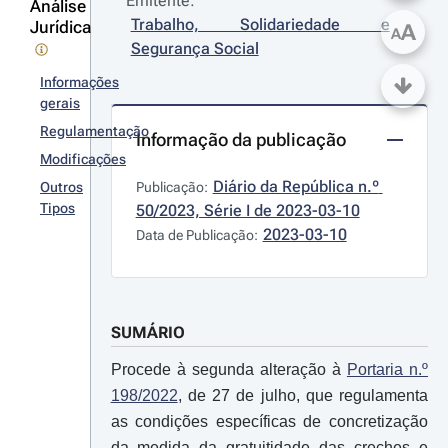
Emitente:
Análise
Trabalho, Solidariedade e 
Jurídica
A
A
Segurança Social
Informações
gerais
Regulamentação
Informação da publicação
Modificações
Diário da República n.º 
Outros
Publicação:
Tipos
50/2023, Série I de 2023-03-10
2023-03-10
Data de Publicação:
SUMÁRIO
Procede à segunda alteração à
Portaria n.º
198/2022
, de 27 de julho, que regulamenta
as condições específicas de concretização
da medida da gratuitidade das creches e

Task description >> Reproduce every one of the lines above word for word, leaving the pictures out of your answer.

Task result >>
Emitente:
Análise
Trabalho, Solidariedade e 
Jurídica
A
A
Segurança Social
Informações
gerais
Regulamentação
Informação da publicação
Modificações
Diário da República n.º 
Outros
Publicação:
Tipos
50/2023, Série I de 2023-03-10
2023-03-10
Data de Publicação:
SUMÁRIO
Procede à segunda alteração à
Portaria n.º
198/2022
, de 27 de julho, que regulamenta
as condições específicas de concretização
da medida da gratuitidade das creches e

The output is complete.